3. Also, 21 May is the maturity date of bonds worth 4.47 billion euro, issued in 2008 to increase the liquidity of the Greek economy against the acquisition of preferred shares of Greek banks by the Greek state.
4. Furthermore, 21 May is the maturity date of two bonds of the European Central Bank totalling 41 million euro.
5. 20 August 2014 is the maturity date of bonds to the amount of 3.96 billion euro, owned by the European Central Bank (3.57 billion euro) and of the central banks of the euro area (393 million euro), and of an instalment worth 370 million euro to the IMF on the first loan.
Social benefits will be the subject of confrontation
Different types of social payments that the government will make due to the upcoming elections, distributing the primary budget surplus for 2013, will be the subject of confrontation with the Troika.
It has been already decided to stop the increase in taxes on the allowance for dangerous work paid to certain categories of the military. Based on the law voted in the summer, as of January 2014 this allowance should have been added to the income of uniformed workers and taxed in full, which had led to an increase in taxes.

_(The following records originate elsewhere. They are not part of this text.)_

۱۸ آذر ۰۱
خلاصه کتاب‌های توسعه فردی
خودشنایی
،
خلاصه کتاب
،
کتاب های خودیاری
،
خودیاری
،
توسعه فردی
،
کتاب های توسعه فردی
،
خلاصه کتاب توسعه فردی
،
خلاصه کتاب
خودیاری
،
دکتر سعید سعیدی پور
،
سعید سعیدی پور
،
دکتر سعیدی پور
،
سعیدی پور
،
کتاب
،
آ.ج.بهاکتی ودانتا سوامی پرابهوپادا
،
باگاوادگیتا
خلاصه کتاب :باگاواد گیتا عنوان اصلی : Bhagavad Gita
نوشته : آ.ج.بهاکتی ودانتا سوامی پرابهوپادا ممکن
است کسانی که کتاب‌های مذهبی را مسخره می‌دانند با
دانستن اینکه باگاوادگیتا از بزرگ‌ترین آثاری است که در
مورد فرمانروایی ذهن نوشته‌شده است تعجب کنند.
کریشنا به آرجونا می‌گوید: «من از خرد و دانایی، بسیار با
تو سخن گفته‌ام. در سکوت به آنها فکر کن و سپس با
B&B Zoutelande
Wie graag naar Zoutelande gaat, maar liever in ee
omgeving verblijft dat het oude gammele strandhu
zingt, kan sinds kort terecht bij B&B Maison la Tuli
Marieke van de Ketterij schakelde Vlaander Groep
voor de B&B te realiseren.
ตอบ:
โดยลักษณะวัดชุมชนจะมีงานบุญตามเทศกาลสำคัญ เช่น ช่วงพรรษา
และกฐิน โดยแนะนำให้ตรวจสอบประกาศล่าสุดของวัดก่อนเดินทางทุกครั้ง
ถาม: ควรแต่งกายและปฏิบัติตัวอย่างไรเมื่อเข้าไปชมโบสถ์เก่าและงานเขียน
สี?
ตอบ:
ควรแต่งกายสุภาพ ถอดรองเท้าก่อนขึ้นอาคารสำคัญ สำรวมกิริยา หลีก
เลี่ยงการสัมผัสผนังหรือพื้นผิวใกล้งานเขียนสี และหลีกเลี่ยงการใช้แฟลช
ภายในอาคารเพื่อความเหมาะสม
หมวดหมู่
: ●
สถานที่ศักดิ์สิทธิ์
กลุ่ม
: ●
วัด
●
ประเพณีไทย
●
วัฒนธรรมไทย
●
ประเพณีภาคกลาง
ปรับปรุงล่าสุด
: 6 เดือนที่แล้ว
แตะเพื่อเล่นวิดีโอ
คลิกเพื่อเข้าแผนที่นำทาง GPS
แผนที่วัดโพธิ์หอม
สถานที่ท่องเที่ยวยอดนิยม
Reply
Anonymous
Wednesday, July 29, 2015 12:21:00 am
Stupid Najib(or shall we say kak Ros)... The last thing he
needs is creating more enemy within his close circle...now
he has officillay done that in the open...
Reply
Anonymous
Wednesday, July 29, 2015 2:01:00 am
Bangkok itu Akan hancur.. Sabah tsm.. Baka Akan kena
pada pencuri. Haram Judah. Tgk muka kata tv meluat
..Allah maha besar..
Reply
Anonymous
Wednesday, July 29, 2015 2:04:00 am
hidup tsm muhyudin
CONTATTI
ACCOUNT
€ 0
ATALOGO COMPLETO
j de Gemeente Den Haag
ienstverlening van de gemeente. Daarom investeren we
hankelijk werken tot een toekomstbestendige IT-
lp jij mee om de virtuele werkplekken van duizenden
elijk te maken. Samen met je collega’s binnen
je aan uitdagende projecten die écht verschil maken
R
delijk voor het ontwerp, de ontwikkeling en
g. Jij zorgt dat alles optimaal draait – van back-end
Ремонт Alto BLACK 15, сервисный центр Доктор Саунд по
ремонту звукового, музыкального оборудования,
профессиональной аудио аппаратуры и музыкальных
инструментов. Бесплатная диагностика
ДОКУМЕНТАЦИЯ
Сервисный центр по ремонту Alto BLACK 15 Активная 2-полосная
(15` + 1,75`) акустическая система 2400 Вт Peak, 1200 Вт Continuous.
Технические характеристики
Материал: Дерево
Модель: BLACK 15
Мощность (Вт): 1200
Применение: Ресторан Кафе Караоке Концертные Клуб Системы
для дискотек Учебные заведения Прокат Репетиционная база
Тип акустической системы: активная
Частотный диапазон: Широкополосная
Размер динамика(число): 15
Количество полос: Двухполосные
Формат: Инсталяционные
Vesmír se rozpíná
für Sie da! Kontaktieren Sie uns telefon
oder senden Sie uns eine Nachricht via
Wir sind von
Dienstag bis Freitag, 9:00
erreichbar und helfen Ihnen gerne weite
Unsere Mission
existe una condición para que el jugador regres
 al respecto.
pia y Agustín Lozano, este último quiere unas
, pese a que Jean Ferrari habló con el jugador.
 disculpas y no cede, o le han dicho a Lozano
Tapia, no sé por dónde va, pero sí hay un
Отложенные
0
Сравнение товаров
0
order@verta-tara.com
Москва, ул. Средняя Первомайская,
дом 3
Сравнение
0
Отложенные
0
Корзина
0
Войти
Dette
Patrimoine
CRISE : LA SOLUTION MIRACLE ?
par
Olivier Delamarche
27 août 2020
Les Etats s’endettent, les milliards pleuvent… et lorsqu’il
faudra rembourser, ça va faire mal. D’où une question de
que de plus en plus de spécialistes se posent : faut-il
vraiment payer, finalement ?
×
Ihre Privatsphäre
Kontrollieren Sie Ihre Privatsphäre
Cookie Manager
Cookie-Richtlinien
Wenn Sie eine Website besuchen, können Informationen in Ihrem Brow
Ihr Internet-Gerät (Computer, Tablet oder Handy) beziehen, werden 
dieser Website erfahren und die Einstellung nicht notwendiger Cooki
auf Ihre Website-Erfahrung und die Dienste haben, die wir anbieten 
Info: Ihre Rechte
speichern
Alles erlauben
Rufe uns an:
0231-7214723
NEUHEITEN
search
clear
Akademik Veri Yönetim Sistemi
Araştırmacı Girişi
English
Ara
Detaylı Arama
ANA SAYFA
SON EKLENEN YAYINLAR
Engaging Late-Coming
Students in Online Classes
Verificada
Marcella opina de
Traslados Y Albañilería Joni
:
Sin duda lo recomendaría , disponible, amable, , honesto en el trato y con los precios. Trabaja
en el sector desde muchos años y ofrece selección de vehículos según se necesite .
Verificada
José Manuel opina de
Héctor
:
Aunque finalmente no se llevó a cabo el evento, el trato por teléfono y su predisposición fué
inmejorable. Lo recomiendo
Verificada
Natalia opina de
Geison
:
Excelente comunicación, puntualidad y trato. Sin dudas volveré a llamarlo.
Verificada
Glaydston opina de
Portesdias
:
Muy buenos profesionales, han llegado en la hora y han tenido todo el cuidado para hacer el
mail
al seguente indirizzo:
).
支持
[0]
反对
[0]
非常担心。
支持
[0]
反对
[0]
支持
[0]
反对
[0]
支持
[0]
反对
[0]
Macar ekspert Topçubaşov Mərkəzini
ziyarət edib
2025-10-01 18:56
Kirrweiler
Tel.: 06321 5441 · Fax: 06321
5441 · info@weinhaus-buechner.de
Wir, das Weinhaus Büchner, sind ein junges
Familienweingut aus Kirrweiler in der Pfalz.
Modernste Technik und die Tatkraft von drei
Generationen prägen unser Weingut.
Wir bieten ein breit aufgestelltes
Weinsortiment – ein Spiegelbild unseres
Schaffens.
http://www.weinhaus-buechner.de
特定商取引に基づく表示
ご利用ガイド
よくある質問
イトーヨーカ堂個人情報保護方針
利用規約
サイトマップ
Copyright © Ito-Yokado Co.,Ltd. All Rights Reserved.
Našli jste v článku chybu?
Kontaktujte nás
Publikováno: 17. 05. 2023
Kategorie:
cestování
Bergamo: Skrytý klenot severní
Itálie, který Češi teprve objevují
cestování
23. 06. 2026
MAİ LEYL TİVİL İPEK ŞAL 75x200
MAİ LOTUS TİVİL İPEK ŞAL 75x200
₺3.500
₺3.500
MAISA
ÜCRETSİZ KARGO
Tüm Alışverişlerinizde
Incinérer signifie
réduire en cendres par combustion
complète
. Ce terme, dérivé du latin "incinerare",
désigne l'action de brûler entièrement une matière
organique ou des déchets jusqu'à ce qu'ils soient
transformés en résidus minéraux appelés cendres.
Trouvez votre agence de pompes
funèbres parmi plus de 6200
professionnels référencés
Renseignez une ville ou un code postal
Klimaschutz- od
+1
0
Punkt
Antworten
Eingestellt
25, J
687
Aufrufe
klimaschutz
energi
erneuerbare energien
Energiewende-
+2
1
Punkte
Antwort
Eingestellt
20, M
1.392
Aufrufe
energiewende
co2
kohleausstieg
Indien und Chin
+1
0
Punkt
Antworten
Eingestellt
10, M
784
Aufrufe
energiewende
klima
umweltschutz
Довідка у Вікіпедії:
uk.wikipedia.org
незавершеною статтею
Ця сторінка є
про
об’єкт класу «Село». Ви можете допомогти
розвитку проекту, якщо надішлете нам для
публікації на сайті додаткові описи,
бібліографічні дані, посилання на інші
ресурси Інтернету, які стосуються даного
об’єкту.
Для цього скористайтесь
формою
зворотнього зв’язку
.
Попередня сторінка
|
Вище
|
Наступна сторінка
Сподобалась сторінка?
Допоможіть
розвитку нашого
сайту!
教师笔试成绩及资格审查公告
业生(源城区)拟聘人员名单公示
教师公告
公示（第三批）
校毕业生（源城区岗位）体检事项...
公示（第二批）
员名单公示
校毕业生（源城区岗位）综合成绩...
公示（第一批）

By the end of 2013, 65% of this allowance was not subject to taxation and the remaining 35% were added to the annual income of the military and subject to the relevant tax.
Furthermore, the decision of the State Council, which is the Supreme Administrative Court of the country, on the repeal of the reduction of the salaries of uniformed workers, university teachers and on the possible reduction of the remuneration on all special payroll scales that the government intends to apply to "correct the injustice" is to be officially published.
The total cost of these decisions can amount to 1 billion euro and they will cause "permanent damage" to the budget, accounting for the fact that, if legalized, the pay adjustment will be permanent.
In addition, the lenders are concerned due to some pieces of information about the payment of special Easter allowances to pensioners and civil servants (!), which will increase the government spending, thus weakening the fiscal discipline.
It should be recalled that, according to the memorandum, the surplus funds should be allocated to the most socially vulnerable groups of the population, which probably include those 1.4 million unemployed who do not receive even unemployment benefits as well as those households whose income is below the poverty line.